▶ Record excerpts
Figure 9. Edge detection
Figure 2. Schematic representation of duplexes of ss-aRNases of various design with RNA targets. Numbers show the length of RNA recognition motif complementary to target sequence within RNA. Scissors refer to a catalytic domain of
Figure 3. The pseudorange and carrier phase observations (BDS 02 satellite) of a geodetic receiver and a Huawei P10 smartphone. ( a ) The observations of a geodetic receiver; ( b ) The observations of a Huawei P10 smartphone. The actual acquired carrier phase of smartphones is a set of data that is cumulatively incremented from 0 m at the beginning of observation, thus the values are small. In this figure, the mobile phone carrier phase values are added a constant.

...

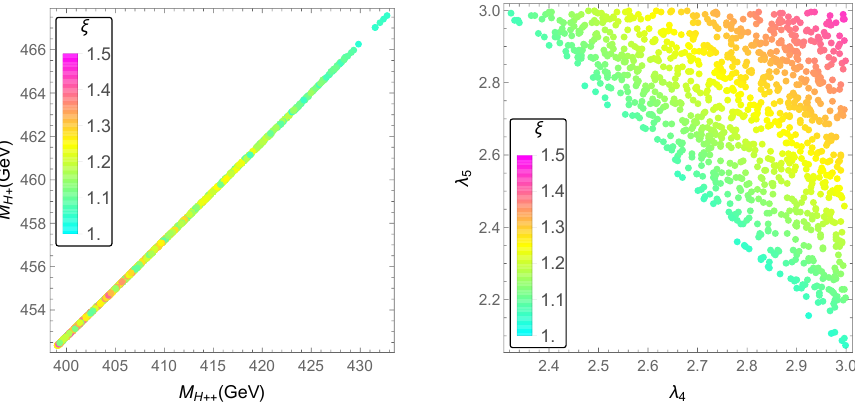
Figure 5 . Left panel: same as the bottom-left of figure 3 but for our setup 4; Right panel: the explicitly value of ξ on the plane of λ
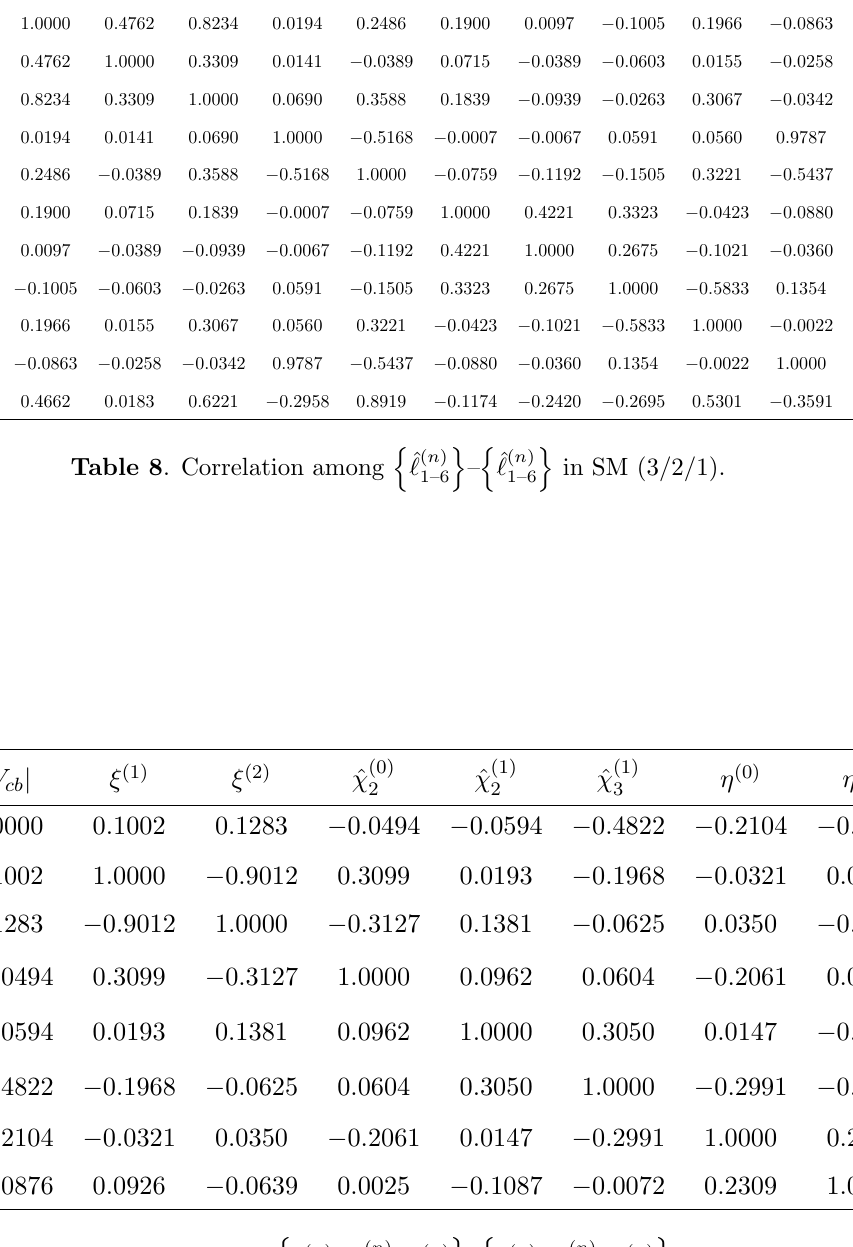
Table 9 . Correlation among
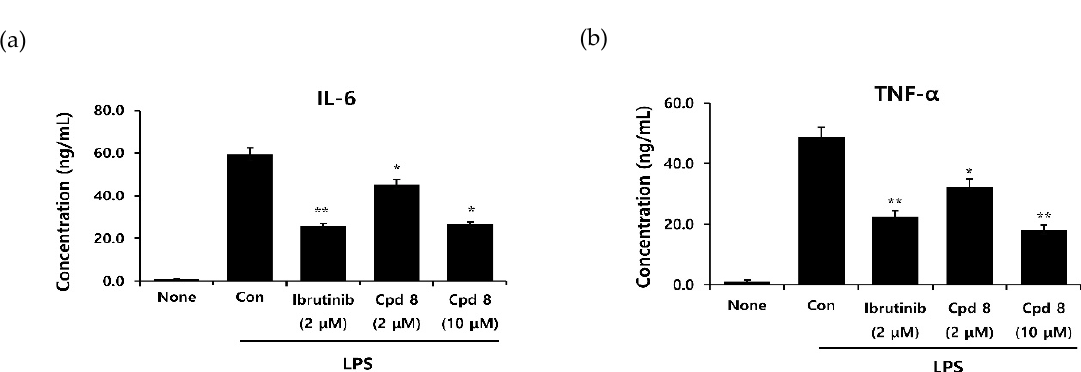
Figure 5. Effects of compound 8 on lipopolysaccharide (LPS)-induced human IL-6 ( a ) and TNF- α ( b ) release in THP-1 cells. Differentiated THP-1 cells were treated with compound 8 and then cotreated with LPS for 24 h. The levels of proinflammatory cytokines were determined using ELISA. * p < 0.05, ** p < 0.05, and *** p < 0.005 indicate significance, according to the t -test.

▶ What is required
Could you output exactly the lines above, from the line with "Figure 5 . Left" up to and including the line with "Figure 5. Effects", and nothing else, skipping the pictures?

▶ Solution to the exercise
Figure 5 . Left panel: same as the bottom-left of figure 3 but for our setup 4; Right panel: the explicitly value of ξ on the plane of λ
Table 9 . Correlation among
Figure 5. Effects of compound 8 on lipopolysaccharide (LPS)-induced human IL-6 ( a ) and TNF- α ( b ) release in THP-1 cells. Differentiated THP-1 cells were treated with compound 8 and then cotreated with LPS for 24 h. The levels of proinflammatory cytokines were determined using ELISA. * p < 0.05, ** p < 0.05, and *** p < 0.005 indicate significance, according to the t -test.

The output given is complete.